Condition Specific Transcription Factor Binding Footprints

We are extending CENTIPEDE mixture model approach to combine data across tissues and to model binding sites that appear to be actively used together as modules by a complex of multiple factors. Paired-end information obtained from new DNase-seq and ATAC-seq protocols as well as new single cell approaches provide additional information that can be exploited towards this end. The predicted modules and the gene expression levels along the genome and across tissues can be used to identify common regulatory programs that dictate how genes are activated in a cell-type specific manner.
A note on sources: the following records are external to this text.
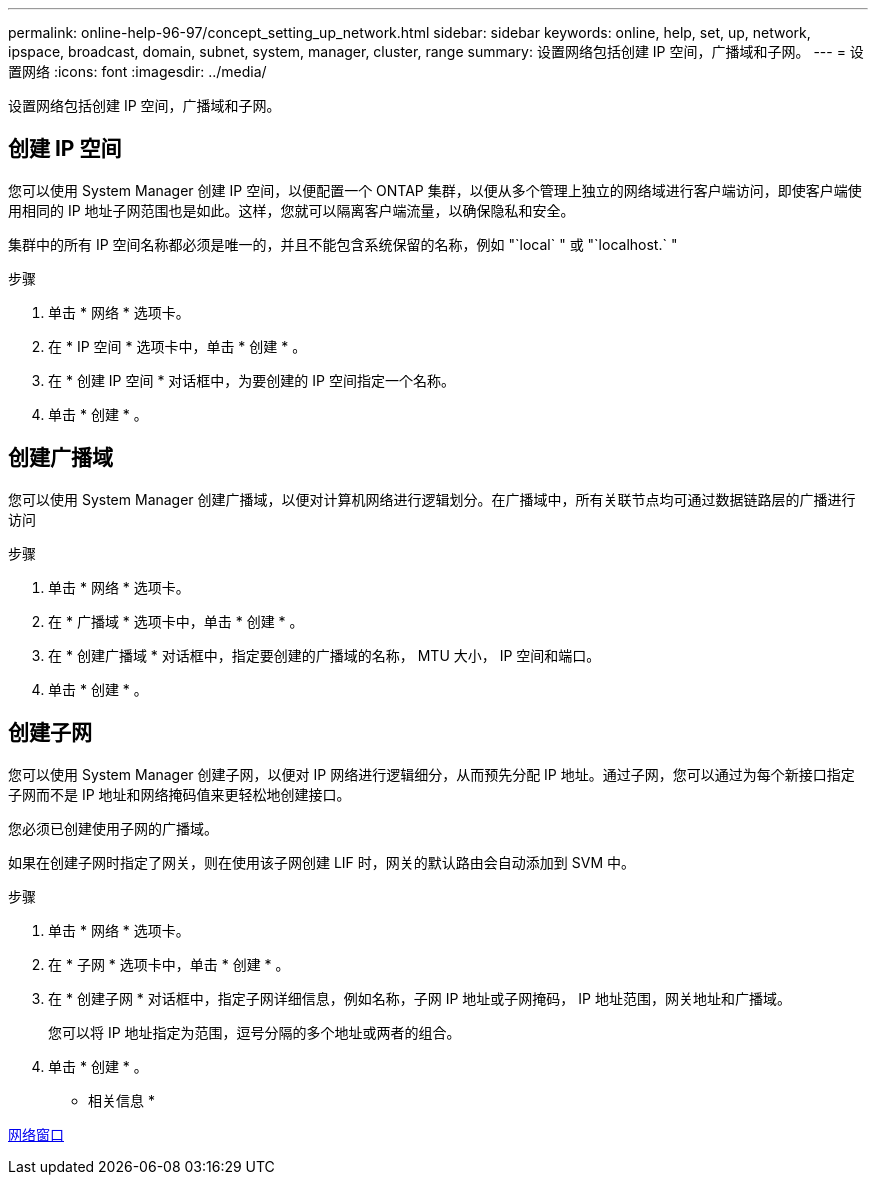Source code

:---
permalink: online-help-96-97/concept_setting_up_network.html 
sidebar: sidebar 
keywords: online, help, set, up, network, ipspace, broadcast, domain, subnet, system, manager, cluster, range 
summary: 设置网络包括创建 IP 空间，广播域和子网。 
---
= 设置网络
:icons: font
:imagesdir: ../media/


[role="lead"]
设置网络包括创建 IP 空间，广播域和子网。



== 创建 IP 空间

您可以使用 System Manager 创建 IP 空间，以便配置一个 ONTAP 集群，以便从多个管理上独立的网络域进行客户端访问，即使客户端使用相同的 IP 地址子网范围也是如此。这样，您就可以隔离客户端流量，以确保隐私和安全。

集群中的所有 IP 空间名称都必须是唯一的，并且不能包含系统保留的名称，例如 "`local` " 或 "`localhost.` "

.步骤
. 单击 * 网络 * 选项卡。
. 在 * IP 空间 * 选项卡中，单击 * 创建 * 。
. 在 * 创建 IP 空间 * 对话框中，为要创建的 IP 空间指定一个名称。
. 单击 * 创建 * 。




== 创建广播域

您可以使用 System Manager 创建广播域，以便对计算机网络进行逻辑划分。在广播域中，所有关联节点均可通过数据链路层的广播进行访问

.步骤
. 单击 * 网络 * 选项卡。
. 在 * 广播域 * 选项卡中，单击 * 创建 * 。
. 在 * 创建广播域 * 对话框中，指定要创建的广播域的名称， MTU 大小， IP 空间和端口。
. 单击 * 创建 * 。




== 创建子网

您可以使用 System Manager 创建子网，以便对 IP 网络进行逻辑细分，从而预先分配 IP 地址。通过子网，您可以通过为每个新接口指定子网而不是 IP 地址和网络掩码值来更轻松地创建接口。

您必须已创建使用子网的广播域。

如果在创建子网时指定了网关，则在使用该子网创建 LIF 时，网关的默认路由会自动添加到 SVM 中。

.步骤
. 单击 * 网络 * 选项卡。
. 在 * 子网 * 选项卡中，单击 * 创建 * 。
. 在 * 创建子网 * 对话框中，指定子网详细信息，例如名称，子网 IP 地址或子网掩码， IP 地址范围，网关地址和广播域。
+
您可以将 IP 地址指定为范围，逗号分隔的多个地址或两者的组合。

. 单击 * 创建 * 。


* 相关信息 *

xref:reference_network_window.adoc[网络窗口]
Projects such as ENCODE and Roadmap Epigenomics have been generating large amounts of data, using different types of functional assays on a large collection of tissues. These projects are a unique resource for developing new statistical tools, and assessing which experimental assays are more adequate for answering a given biological question. The data collected by the Genotype-Tissue Expression (GTEx) project on genetic variants affecting gene expression levels across multiple tissues is also very useful in assessing the learned regulatory programs and in providing mechanisms by which genetic variants can affect gene expression and may ultimately lead a disease phenotype. We have started two collaborative projects with Luis Barreiro and Francesca Luca in which we are collecting ATAC-seq data using different in vitro systems to measure chromatin changes caused by environmental and genetic perturbations over time.